─── Document section ───
Smith attributes Veranda’s success, in part, to its uniqueness in the marketplace. Its readership are affluent, global women who own four or five homes and travel from one to the other.

“She has an incredible lifestyle. She’s a collector — she loves jewelry and travel,” Smith said. “You will never meet a Veranda reader who doesn’t have every copy for 30 years. She collects these issues because they are a reflection of her life.”

The average age of its readership is about 50, but as the cover shows, Veranda is trying to reach out to a younger demographic: families. The cover of the September/October issue is the first in the magazine’s 30-year history to feature people. Atlanta homeowner Taylea Fowler and her twins stand in front of her restored home, the historic Thornton House, designed by Atlanta-based Melanie Turner.

Veranda was No.1 in print and digital audience growth in June 2017, according to MPA. Smith said the success of the print product is also due to its category.
─── Data section ───
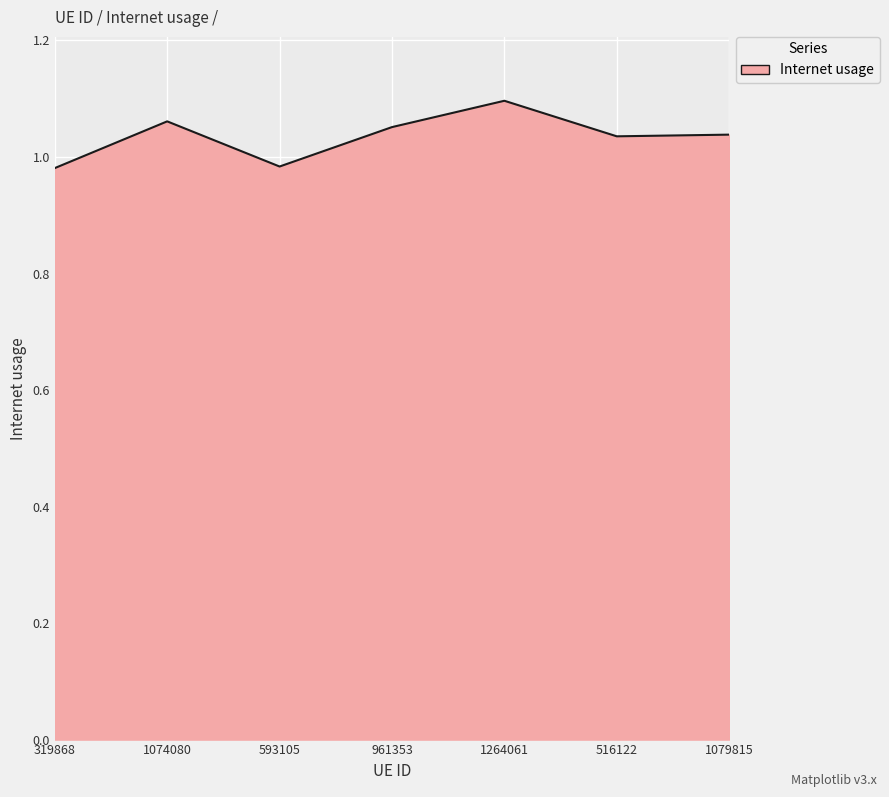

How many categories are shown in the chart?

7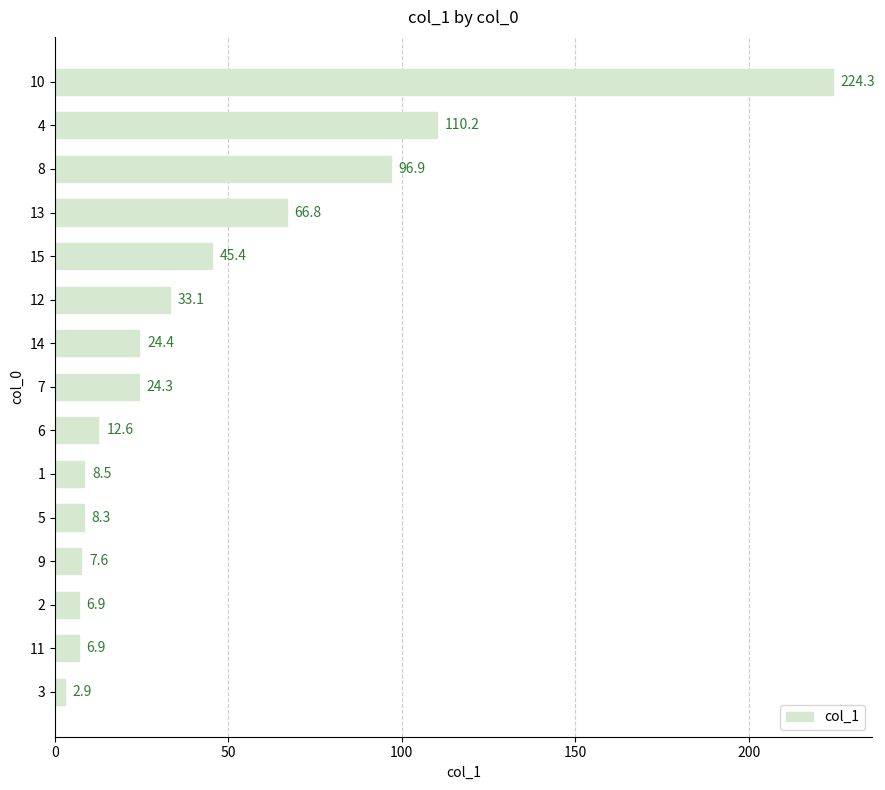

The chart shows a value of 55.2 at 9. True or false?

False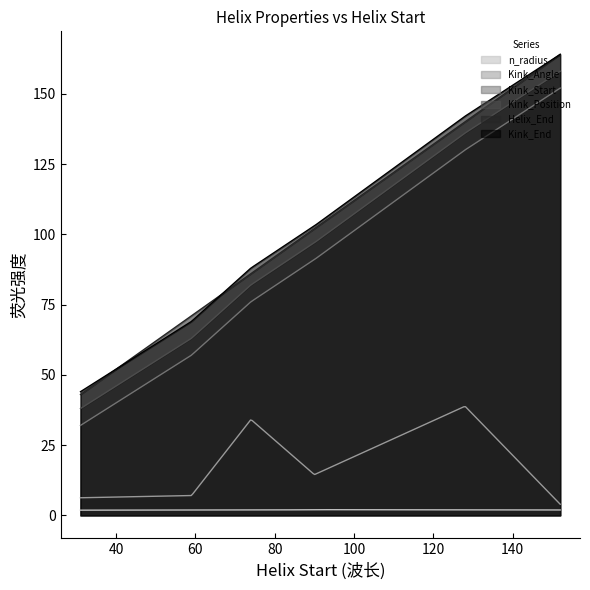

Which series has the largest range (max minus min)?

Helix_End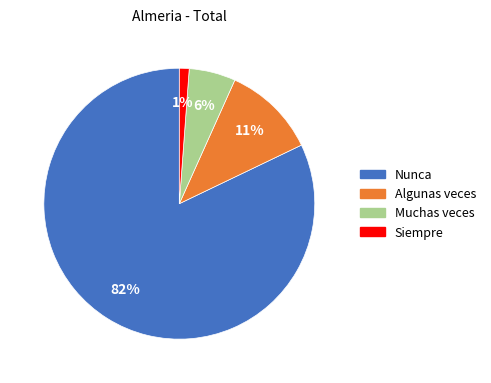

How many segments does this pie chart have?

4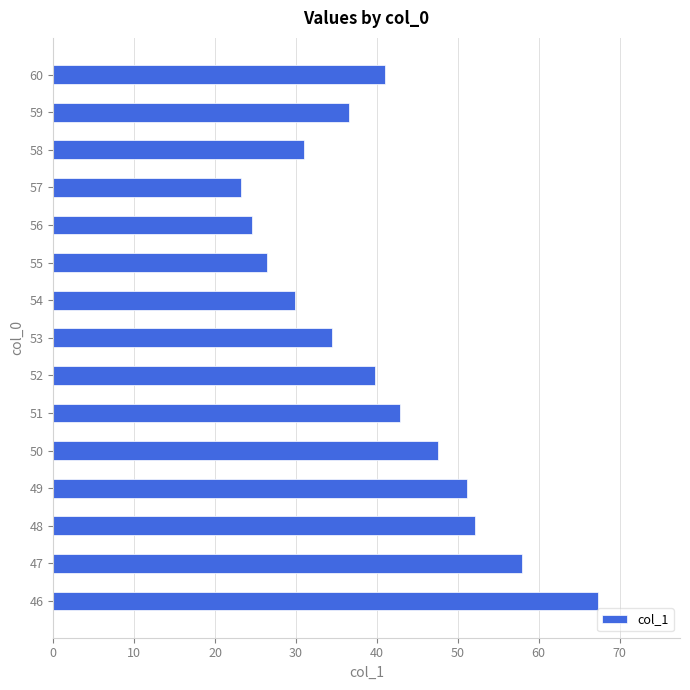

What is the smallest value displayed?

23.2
───
─── Data section ───
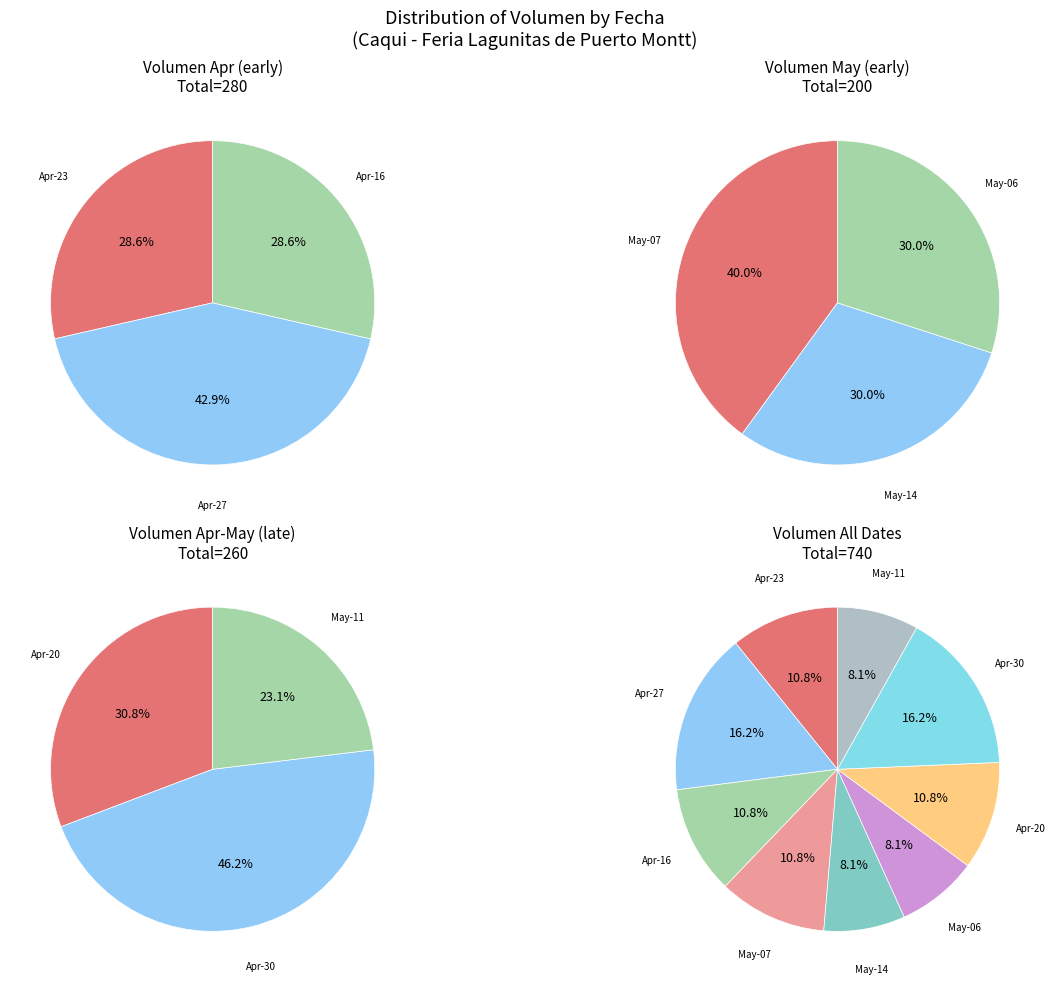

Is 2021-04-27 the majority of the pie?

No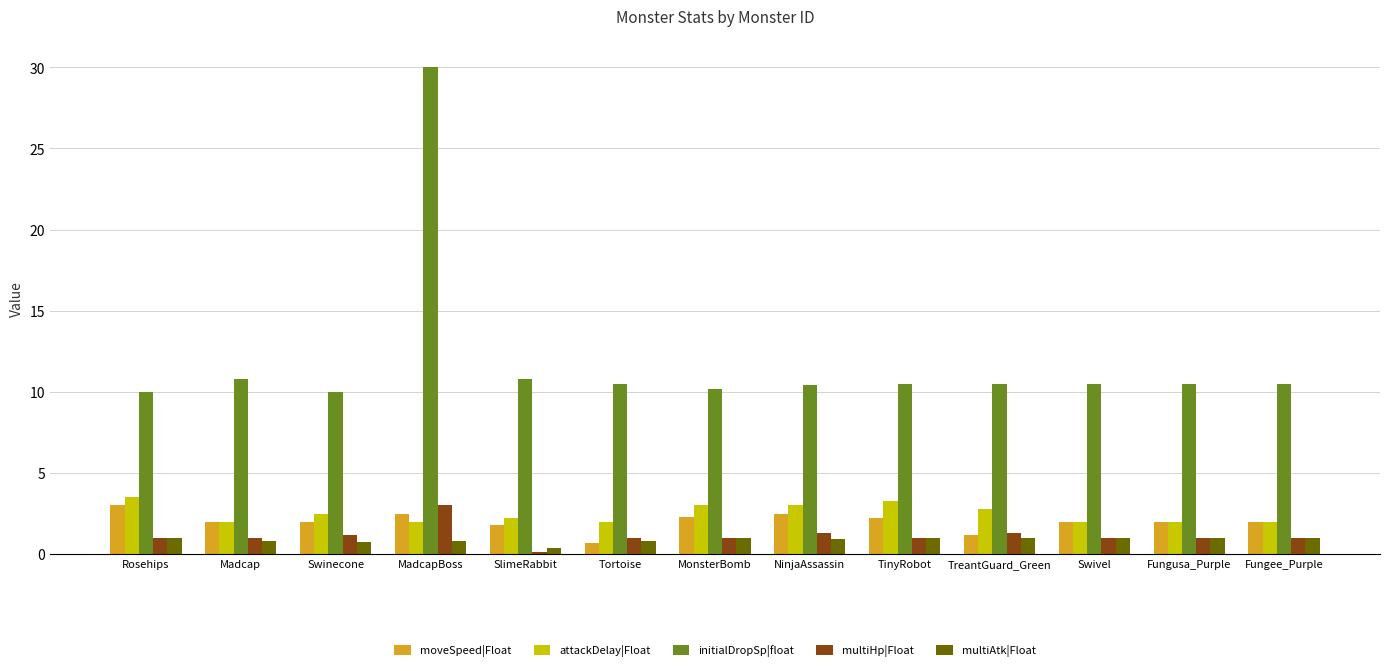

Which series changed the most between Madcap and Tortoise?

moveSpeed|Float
───
Continue the passage about Veranda magazine with the sentences that would come after its last line.

“In the design world, it’s print first. We are very print-centric. We are very much about seeing it, holding it in your hands and celebrating it — and spending an hour plus with it and have it sit on your coffee table,” Smith said.

Veranda has a rate base of 460,000 and publishes six issues a year.

The title has had stability, too. Clinton Smith is only the third editor-in-chief in Veranda’s 30 years.

Highlights in the anniversary issue include a tour of Oprah’s private rose garden and a collage of moments from Veranda’s archives. 

In October, Veranda will debut its first furniture line at High Point Market, in partnership with Fine Furniture.